Endotronix, Inc., a digital health and medical technology company dedicated to advancing the treatment of heart failure (HF), announced it has received Investigational Device Exemption (IDE) approval from the FDA for a subsequent multicenter study, PROACTIVE-HF 2, which will evaluate the company's Cordella Sensor for pulmonary artery (PA) pressure-guided therapy. The prospective, dual-arm trial aims to expand access to New York Heart Association (NYHA) class II HF patients and support efficient and scalable remote patient management with a clinician-directed, patient self-management strategy.
The PROACTIVE-HF 2 prospective, open-label randomized controlled clinical trial will enroll up to 1,500 patients in the U.S. and Europe. The dual arm study design was presented over the weekend at HFSA and the first patient is expected to be enrolled later this year. The randomized arm will assess the safety and efficacy of PA pressure-guided therapy using Cordella in NYHA class II patients at risk for congestion. In both cohorts, patients and clinicians will have access to daily trended telehealth data (i.e. blood pressure, heart rate, and weight) and the treatment cohort will also have access to daily PA pressure data. The study will evaluate safety and efficacy, using a compositive first HF event or death rate, for up to 24 months. The single-arm study will assess the impact of clinician-directed patient self-management at home in NYHA class III HF patients who are at risk for poor outcomes using a 12-month endpoint for safety and incidence of HF hospitalization or death. Both arms will collect data on secondary endpoints including changes in right ventricular function in relation to PA pressure, and patient engagement.
Additionally, the Company presented 12-month sub-study data from its initial pivotal PROACTIVE-HF trial at the HFSA conference, demonstrating a low HF hospitalization rate of 0.34 at 12 months in NYHA class III HF patients. In December 2021, the prospective, multi-center pivotal PROACTIVE-HF trial was redesigned from a randomized controlled trial, with patients and providers in a control arm blinded to PA pressure values, to a single-arm study where both groups had access to patient data. The data for 63 former control arm patients was evaluated before and during the 12-month period following the unblinding, demonstrating significant improvements in mean PA pressure (mPAP) and outcomes, as well as strong patient interest in having access to PA pressure data.
- In the unblinded period, average seated mPAP for patients above target (>20 mmHg) decreased significantly (28.1 mmHg vs. 23.6 mmHg, p=0.03)
- 12-month unblinded HF hospitalization rate was significantly lower than the 12 months prior to implant (0.3 ±0.9 vs. 1.3±0.9, p<0.0001)

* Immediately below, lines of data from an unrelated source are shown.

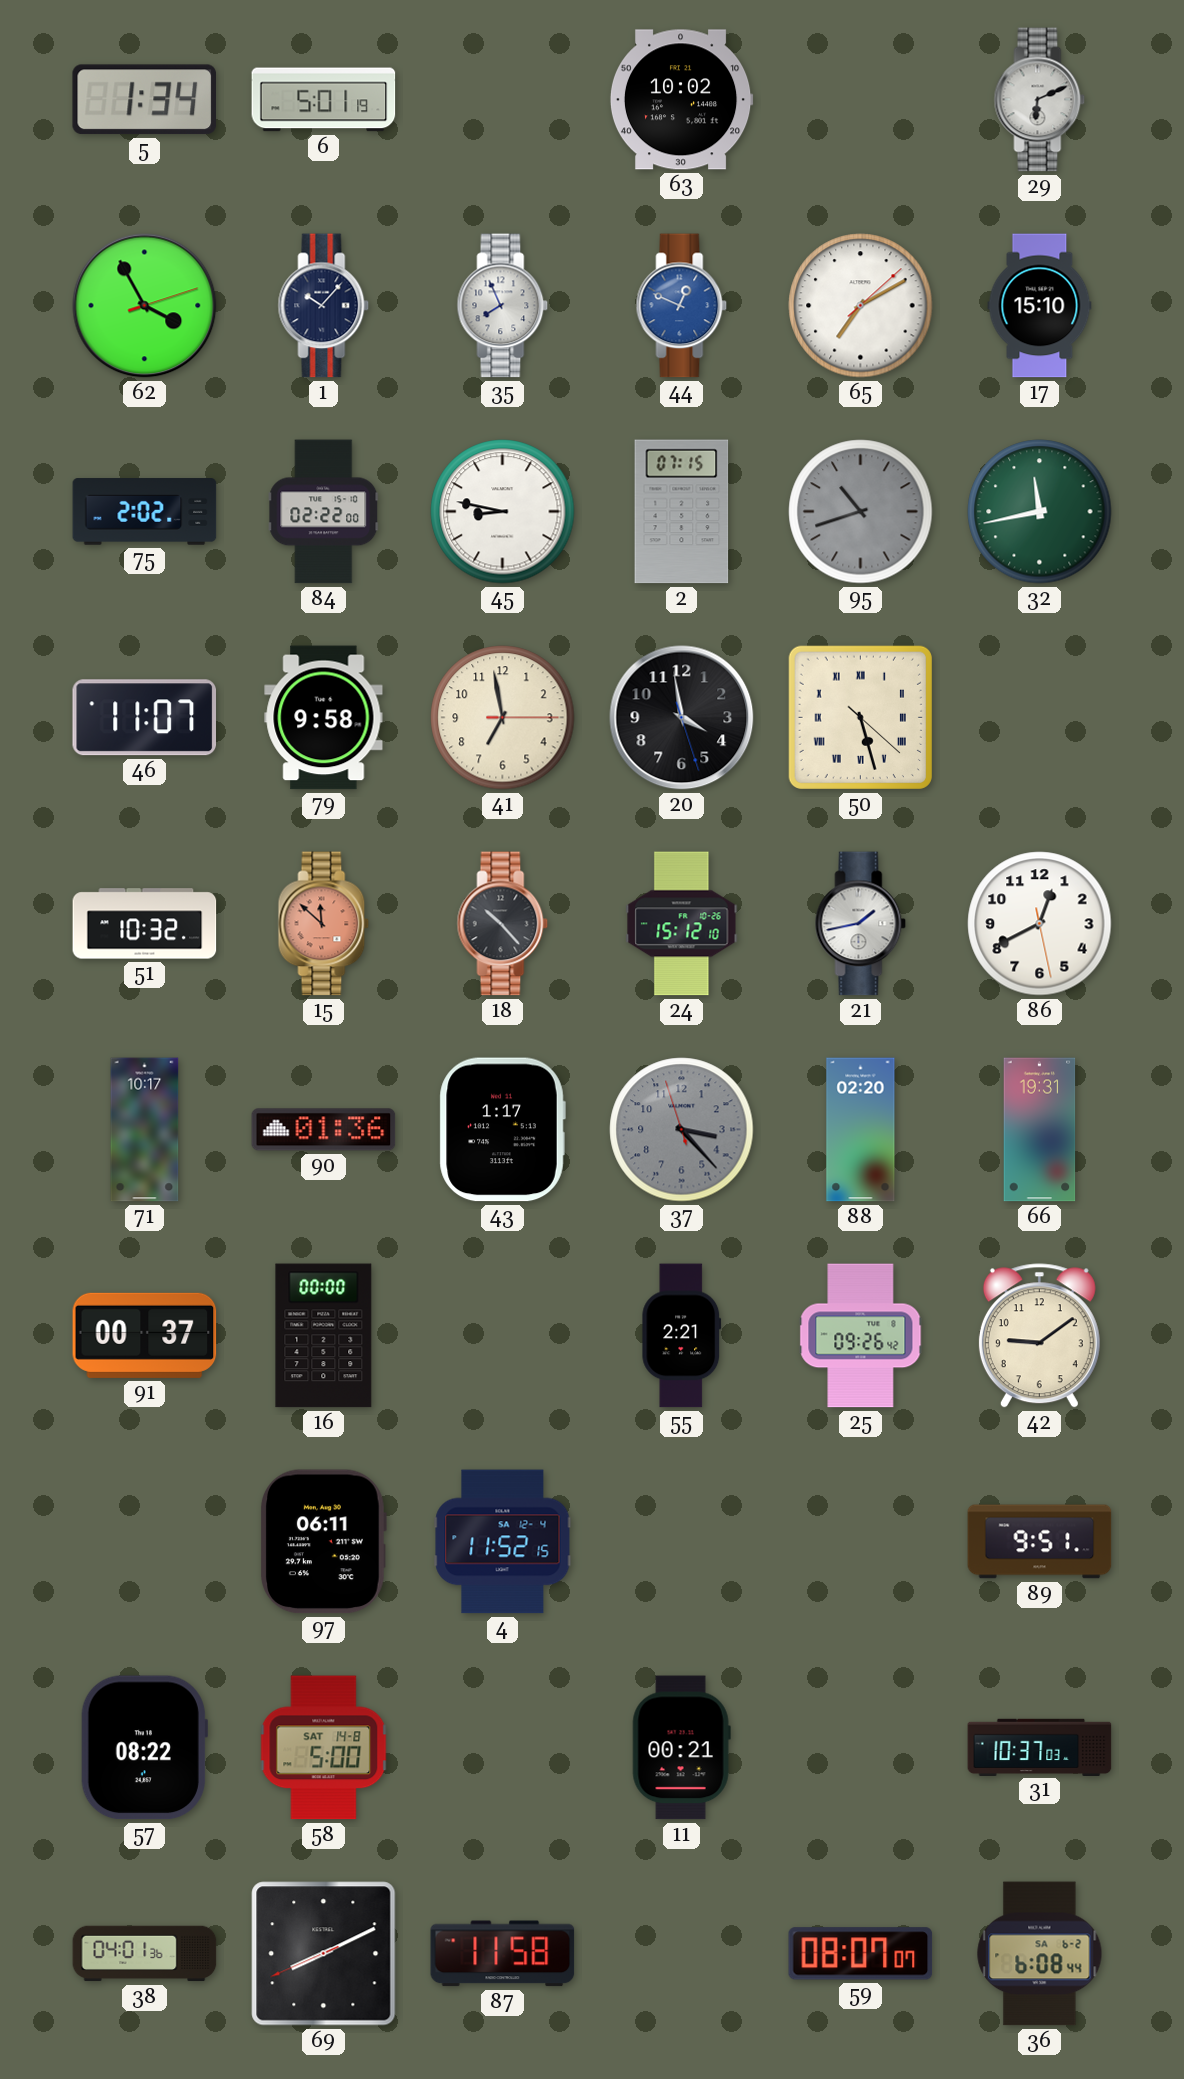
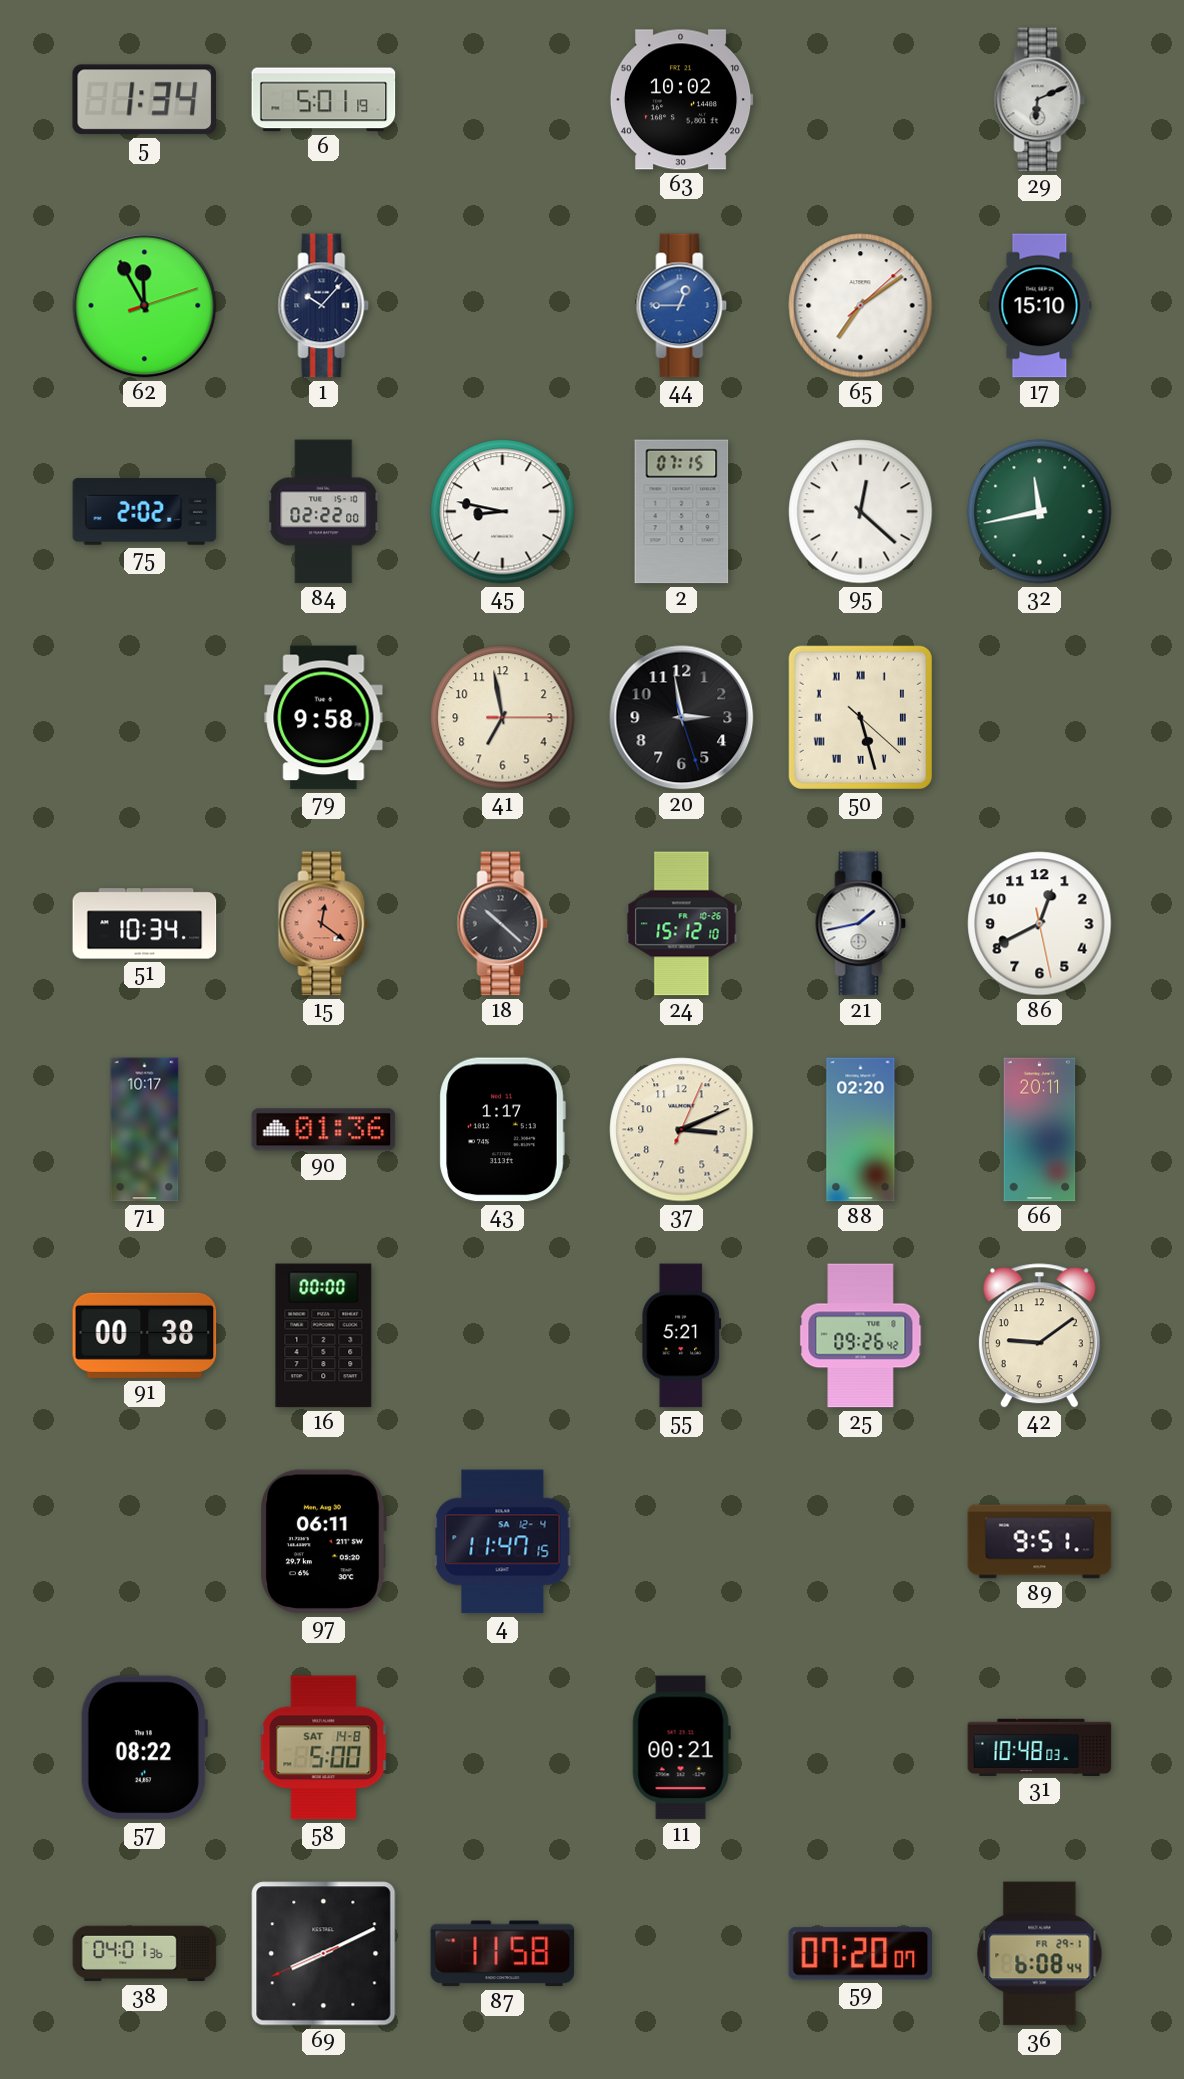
62: 3:55 -> 11:55
35: 7:56 -> none
44: 12:49 -> 12:45
65: 7:10 -> 7:09
95: 10:42 -> 12:22
95 dial: grey -> white
46: 11:07 -> none
20: 3:58 -> 2:58
51: 10:32 -> 10:34
15: 11:52 -> 12:21
18: 10:23 -> 10:22
37: 3:22 -> 3:11
37 dial: grey -> cream
66: 19:31 -> 20:11
91: 00:37 -> 00:38
55: 2:21 -> 5:21
4: 11:52 -> 11:47
31: 10:37 -> 10:48
59: 08:07 -> 07:20
36 date: SA 6-2 -> FR 29-1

- 78% of patients made lifestyle changes based on their mPAP trends
- 86% of patients rated a positive impact of PA pressure management on their health
This data dovetails the announcement that the PROACTIVE-HF study has completed its primary endpoint follow-up period and the data is being prepared for pre-market approval (PMA) submission to the FDA by the end of the year and data presentation in the first half of next year.